**INSTRUCTIONS FOR THE TASK**
The required output is all lines below that contain the word "casing".

.....

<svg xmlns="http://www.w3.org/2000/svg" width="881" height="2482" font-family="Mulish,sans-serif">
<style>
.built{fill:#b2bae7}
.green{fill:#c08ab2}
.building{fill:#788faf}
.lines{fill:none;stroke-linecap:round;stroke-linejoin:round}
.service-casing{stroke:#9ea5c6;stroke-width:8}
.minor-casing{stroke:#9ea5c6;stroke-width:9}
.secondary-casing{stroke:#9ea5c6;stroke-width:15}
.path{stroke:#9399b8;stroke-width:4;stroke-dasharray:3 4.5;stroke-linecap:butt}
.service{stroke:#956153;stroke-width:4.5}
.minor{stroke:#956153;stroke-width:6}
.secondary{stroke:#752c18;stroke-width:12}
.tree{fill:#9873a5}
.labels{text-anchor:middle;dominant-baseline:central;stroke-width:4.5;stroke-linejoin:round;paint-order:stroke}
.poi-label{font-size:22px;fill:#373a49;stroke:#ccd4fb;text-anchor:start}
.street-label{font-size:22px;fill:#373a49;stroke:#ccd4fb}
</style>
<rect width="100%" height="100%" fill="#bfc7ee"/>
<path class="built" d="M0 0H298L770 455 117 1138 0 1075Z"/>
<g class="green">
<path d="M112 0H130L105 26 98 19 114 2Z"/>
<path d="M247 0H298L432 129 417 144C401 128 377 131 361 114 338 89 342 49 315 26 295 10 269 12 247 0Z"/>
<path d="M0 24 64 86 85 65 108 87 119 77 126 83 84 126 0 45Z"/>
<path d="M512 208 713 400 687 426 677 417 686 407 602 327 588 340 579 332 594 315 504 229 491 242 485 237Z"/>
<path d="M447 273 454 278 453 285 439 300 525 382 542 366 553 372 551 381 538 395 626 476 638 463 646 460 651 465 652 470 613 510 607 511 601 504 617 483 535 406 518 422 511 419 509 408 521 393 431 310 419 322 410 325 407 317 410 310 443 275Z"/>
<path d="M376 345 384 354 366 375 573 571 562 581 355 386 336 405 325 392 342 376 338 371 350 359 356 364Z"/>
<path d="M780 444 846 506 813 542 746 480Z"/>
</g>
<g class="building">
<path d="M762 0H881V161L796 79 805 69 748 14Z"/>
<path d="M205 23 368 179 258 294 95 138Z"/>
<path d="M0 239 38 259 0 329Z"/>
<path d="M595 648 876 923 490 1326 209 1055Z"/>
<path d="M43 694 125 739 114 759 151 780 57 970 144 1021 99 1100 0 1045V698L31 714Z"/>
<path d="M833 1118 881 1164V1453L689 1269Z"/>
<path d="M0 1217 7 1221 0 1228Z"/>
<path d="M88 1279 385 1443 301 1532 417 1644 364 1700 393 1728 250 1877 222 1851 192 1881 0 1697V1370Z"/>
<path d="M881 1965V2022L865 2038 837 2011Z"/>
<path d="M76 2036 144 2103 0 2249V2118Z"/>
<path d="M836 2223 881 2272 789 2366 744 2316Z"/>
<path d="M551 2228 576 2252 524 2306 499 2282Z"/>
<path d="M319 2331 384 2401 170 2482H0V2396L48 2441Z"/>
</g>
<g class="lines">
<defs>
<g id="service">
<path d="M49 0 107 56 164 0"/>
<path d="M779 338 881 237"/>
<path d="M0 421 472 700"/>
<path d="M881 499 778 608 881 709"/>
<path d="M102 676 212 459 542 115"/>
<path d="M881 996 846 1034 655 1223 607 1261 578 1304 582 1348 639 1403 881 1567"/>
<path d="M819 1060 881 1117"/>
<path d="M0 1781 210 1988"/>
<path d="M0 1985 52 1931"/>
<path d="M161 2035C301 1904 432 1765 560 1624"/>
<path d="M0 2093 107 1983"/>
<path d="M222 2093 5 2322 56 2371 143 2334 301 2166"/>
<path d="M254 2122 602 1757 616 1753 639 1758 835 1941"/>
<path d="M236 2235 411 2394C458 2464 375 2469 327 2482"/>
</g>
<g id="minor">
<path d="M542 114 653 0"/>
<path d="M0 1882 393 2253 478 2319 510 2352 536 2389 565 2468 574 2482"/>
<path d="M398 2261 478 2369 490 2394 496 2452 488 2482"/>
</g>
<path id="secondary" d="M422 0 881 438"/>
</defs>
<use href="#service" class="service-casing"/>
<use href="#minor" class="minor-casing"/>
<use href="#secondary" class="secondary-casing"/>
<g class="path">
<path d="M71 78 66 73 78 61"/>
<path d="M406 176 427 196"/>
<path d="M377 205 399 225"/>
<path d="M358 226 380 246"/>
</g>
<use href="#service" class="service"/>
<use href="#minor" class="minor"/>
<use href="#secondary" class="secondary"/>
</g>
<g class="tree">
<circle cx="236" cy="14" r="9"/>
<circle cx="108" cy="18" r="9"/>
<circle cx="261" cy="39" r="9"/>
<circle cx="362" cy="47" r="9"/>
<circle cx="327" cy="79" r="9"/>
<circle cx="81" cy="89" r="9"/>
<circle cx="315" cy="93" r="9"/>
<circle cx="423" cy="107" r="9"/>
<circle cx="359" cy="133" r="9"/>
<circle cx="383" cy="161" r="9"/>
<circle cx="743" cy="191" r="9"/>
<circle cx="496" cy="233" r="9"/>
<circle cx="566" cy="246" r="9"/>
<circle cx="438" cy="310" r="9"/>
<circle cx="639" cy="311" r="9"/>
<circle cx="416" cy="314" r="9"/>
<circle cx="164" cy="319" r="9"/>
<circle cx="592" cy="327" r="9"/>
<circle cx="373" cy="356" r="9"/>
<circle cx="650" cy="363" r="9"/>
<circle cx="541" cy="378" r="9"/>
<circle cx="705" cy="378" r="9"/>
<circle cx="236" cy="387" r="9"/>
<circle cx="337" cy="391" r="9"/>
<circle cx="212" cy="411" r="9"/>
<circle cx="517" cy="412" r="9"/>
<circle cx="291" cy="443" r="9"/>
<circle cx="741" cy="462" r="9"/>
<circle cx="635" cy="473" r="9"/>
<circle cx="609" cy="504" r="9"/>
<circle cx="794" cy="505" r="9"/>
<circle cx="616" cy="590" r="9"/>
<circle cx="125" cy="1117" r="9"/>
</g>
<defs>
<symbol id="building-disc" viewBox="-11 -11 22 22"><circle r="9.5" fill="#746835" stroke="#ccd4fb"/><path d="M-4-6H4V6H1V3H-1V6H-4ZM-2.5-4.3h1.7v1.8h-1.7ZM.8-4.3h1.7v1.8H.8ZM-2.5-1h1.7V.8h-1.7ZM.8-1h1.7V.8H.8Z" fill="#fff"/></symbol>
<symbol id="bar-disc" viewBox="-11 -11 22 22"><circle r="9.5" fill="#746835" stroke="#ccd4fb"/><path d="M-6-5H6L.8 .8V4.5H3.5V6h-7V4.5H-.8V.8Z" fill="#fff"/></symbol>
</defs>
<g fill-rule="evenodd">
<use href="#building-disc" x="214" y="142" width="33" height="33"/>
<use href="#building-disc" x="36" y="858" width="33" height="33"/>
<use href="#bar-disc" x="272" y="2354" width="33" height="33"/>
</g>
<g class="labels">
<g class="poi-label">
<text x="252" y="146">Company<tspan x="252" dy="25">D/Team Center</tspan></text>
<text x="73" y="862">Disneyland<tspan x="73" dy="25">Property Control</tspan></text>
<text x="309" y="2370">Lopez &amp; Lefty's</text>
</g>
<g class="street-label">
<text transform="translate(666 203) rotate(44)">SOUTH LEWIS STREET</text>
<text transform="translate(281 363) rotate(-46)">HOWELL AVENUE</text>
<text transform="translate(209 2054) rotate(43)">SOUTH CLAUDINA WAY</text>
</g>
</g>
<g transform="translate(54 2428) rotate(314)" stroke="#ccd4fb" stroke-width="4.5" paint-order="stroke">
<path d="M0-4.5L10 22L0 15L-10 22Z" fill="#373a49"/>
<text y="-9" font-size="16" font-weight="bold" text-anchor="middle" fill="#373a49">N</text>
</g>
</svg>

.....

**RESULT FOR THIS TASK**
.service-casing{stroke:#9ea5c6;stroke-width:8}
.minor-casing{stroke:#9ea5c6;stroke-width:9}
.secondary-casing{stroke:#9ea5c6;stroke-width:15}
<use href="#service" class="service-casing"/>
<use href="#minor" class="minor-casing"/>
<use href="#secondary" class="secondary-casing"/>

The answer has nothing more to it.